■ REQUIREMENT: Please reproduce all of the material below word for word, line by line.

[Excerpt from the dataset]
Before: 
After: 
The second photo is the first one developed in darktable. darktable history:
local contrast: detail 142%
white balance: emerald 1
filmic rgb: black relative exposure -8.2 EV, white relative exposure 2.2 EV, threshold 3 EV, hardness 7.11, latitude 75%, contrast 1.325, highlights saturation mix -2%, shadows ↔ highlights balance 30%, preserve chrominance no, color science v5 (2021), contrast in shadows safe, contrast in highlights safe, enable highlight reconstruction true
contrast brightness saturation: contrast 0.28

■ EXERCISE ANSWER:
Before: 
After: 
The second photo is the first one developed in darktable. darktable history:
local contrast: detail 142%
white balance: emerald 1
filmic rgb: black relative exposure -8.2 EV, white relative exposure 2.2 EV, threshold 3 EV, hardness 7.11, latitude 75%, contrast 1.325, highlights saturation mix -2%, shadows ↔ highlights balance 30%, preserve chrominance no, color science v5 (2021), contrast in shadows safe, contrast in highlights safe, enable highlight reconstruction true
contrast brightness saturation: contrast 0.28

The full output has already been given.